頭皮に薬剤をつけない、白髪が伸びた部分のみ塗布する

 頭皮に近い根本から薬剤を塗ると頭皮への刺激が強くなり、アレルギー反応も起こしやすくなります。そのため、頭皮から5mm程度空けて塗布するなど、頭皮に薬剤が直接つかないようヘアカラーリングを行うことをおすすめします。また、目の細かいコーム(櫛)を使うことで、頭皮に薬剤がつきにくくする工夫もおすすめします。

参考:Visual Dermatology Vol.17 No.5「ヘアカラーリングを安全に行う基礎知識 医療現場と患者、理・美容師のために」

放置時間を守る

 「しっかり染まってほしい」という理由で放置時間を長くするのはNG。お使いになる製品の使用説明書に添って、指定の放置時間を守って洗い流しましょう。
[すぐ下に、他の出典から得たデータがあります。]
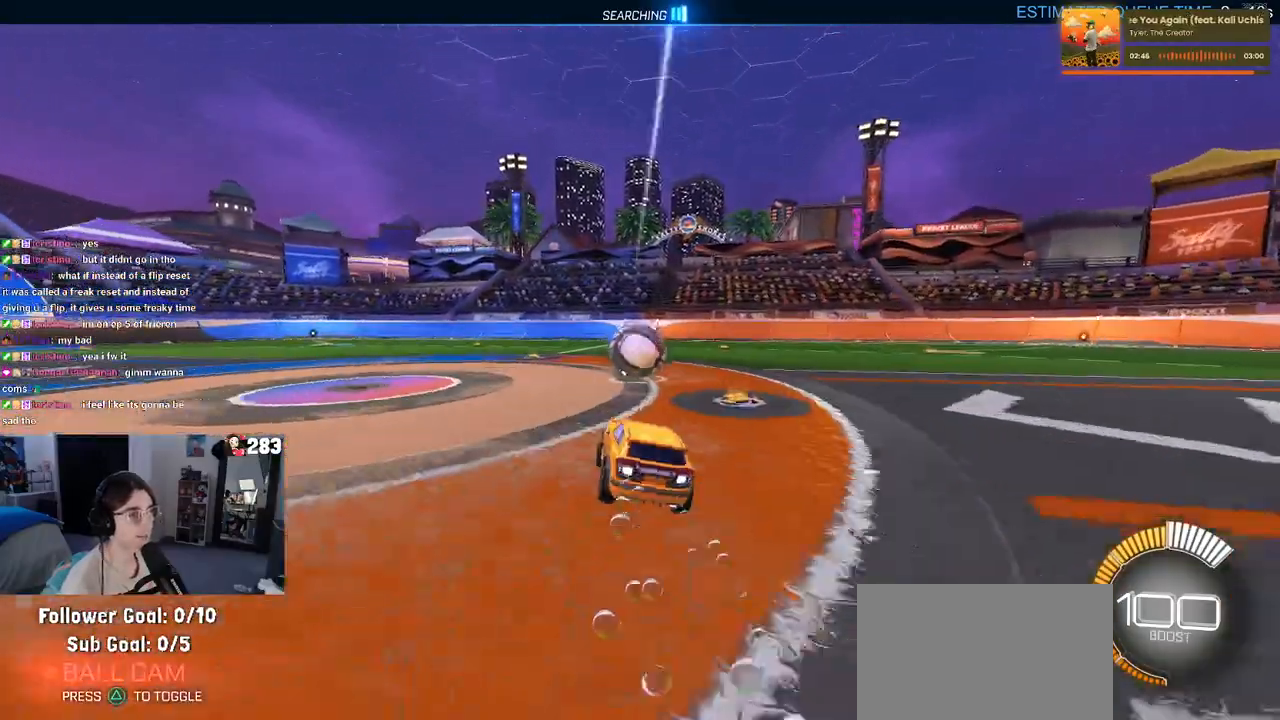
{"buttons": ["R1"], "left_stick": "right", "right_stick": "center", "events": [[317, "left_stick", "right"]]}
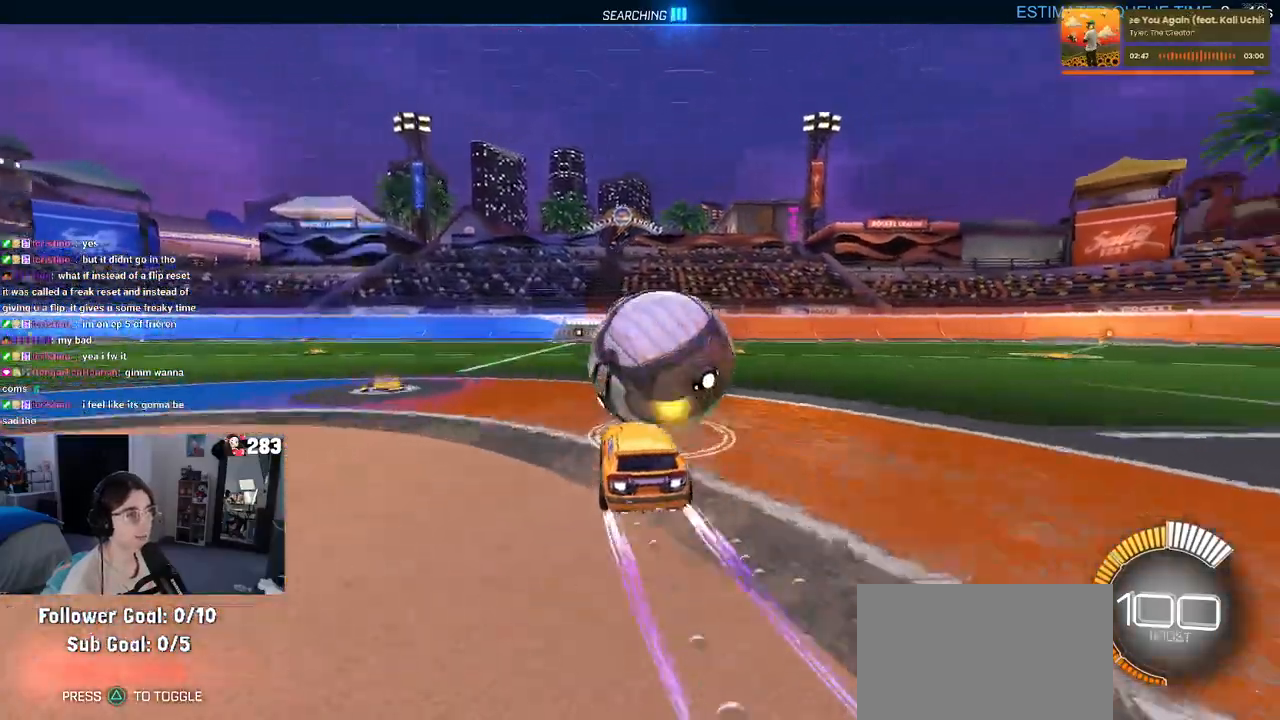
{"buttons": ["L1"], "left_stick": "down", "right_stick": "center"}
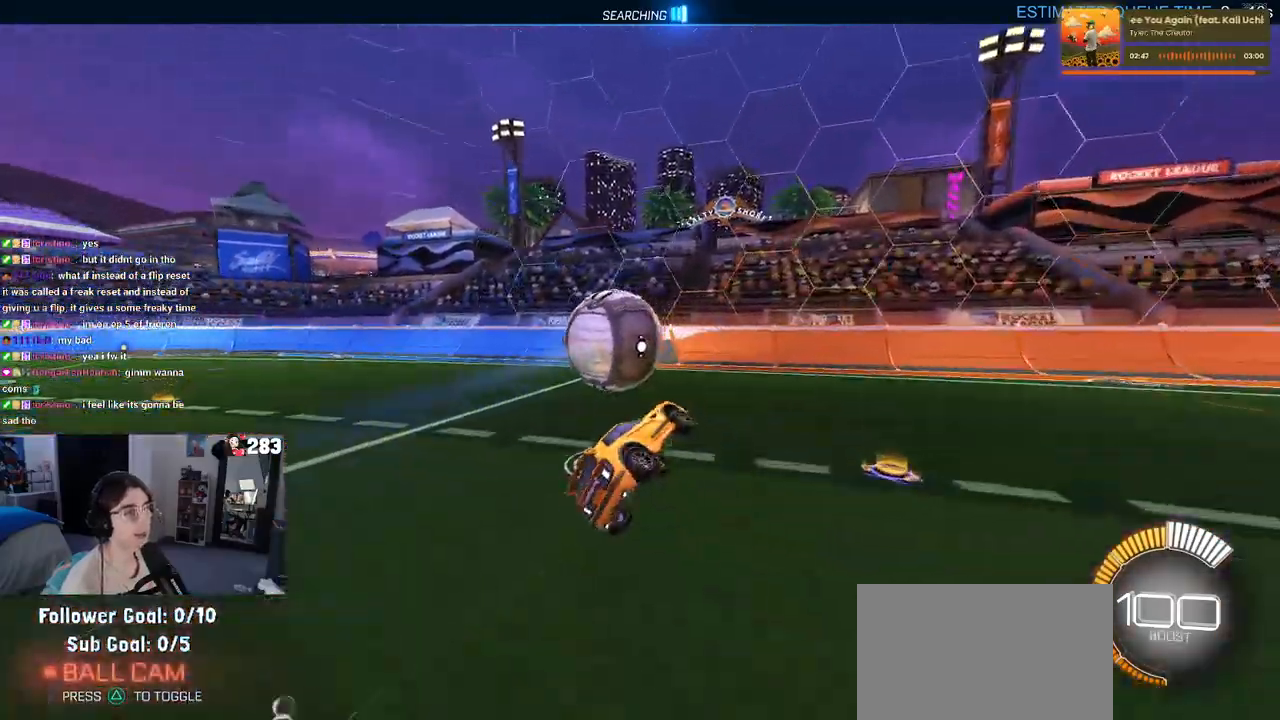
{"buttons": ["R1"], "left_stick": "down", "right_stick": "center", "events": [[100, "L1", "up"], [167, "R1", "down"], [250, "left_stick", "up-left"], [333, "CROSS", "down"], [417, "left_stick", "down"], [433, "CROSS", "up"]]}
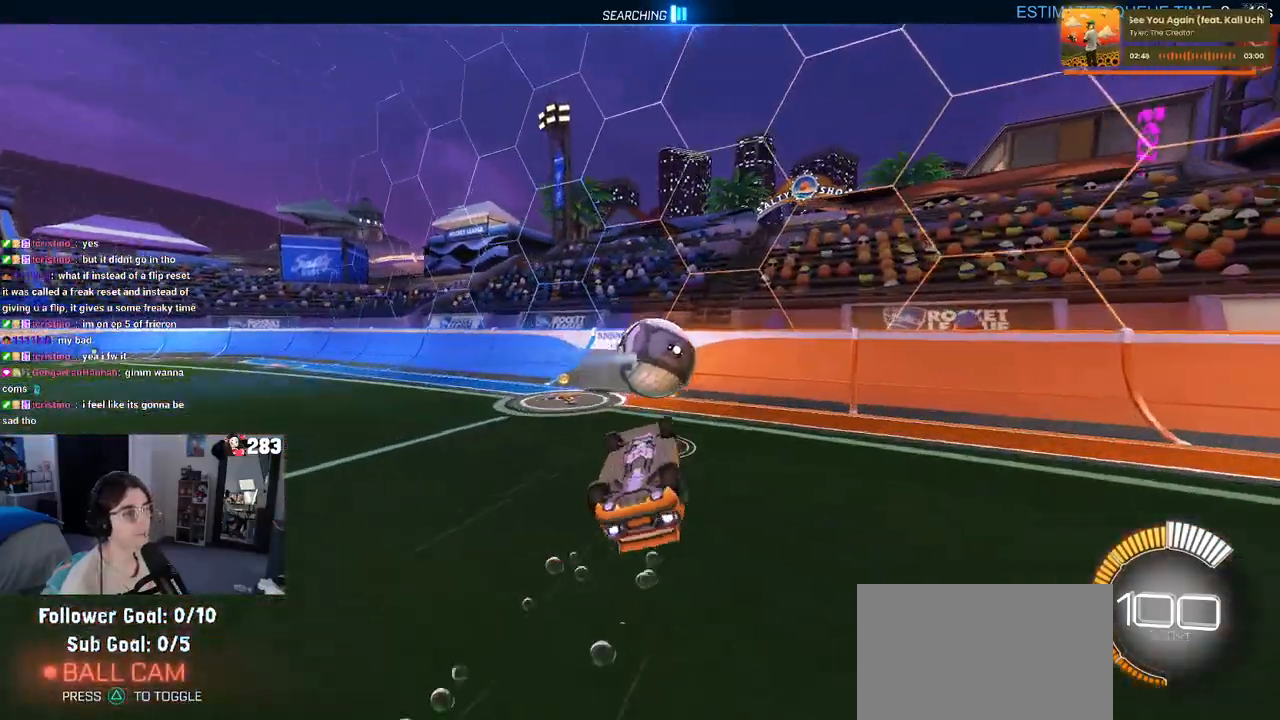
{"buttons": ["SQUARE", "R1"], "left_stick": "down-right", "right_stick": "center", "events": [[83, "left_stick", "down-right"], [333, "SQUARE", "down"]]}
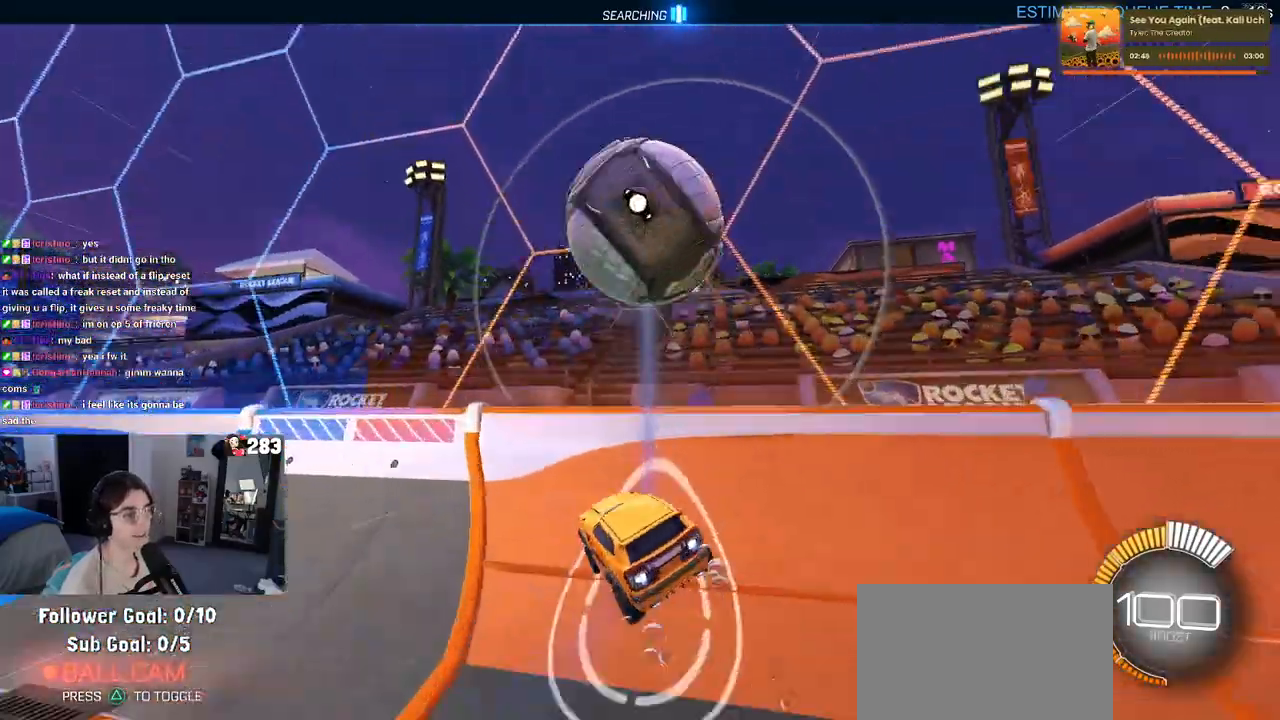
{"buttons": [], "left_stick": "down-right", "right_stick": "center", "events": [[50, "SQUARE", "up"], [333, "left_stick", "right"], [417, "R1", "up"], [450, "left_stick", "down-right"]]}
白髪染めで頭皮や肌にトラブルが起きたら、皮膚科に相談を

 万が一、白髪染めをしてかゆみや痛みを感じるようであれば、アレルギーを起こした可能性もあるので、すぐに皮膚科にご相談頂き、ご自身にあった製品がわからない場合も、皮膚科医に相談されることもおすすめします。

ヘアカラーリング製品の中には、一般にノンジアミンやジアミンフリーなどと呼ばれるジアミンアレルギーの方や肌が敏感な方にお使い頂ける製品があります。皮膚トラブルを防ぐためにも髪の毛や頭皮への負担が少ない白髪染めを選ぶことをおすすめします。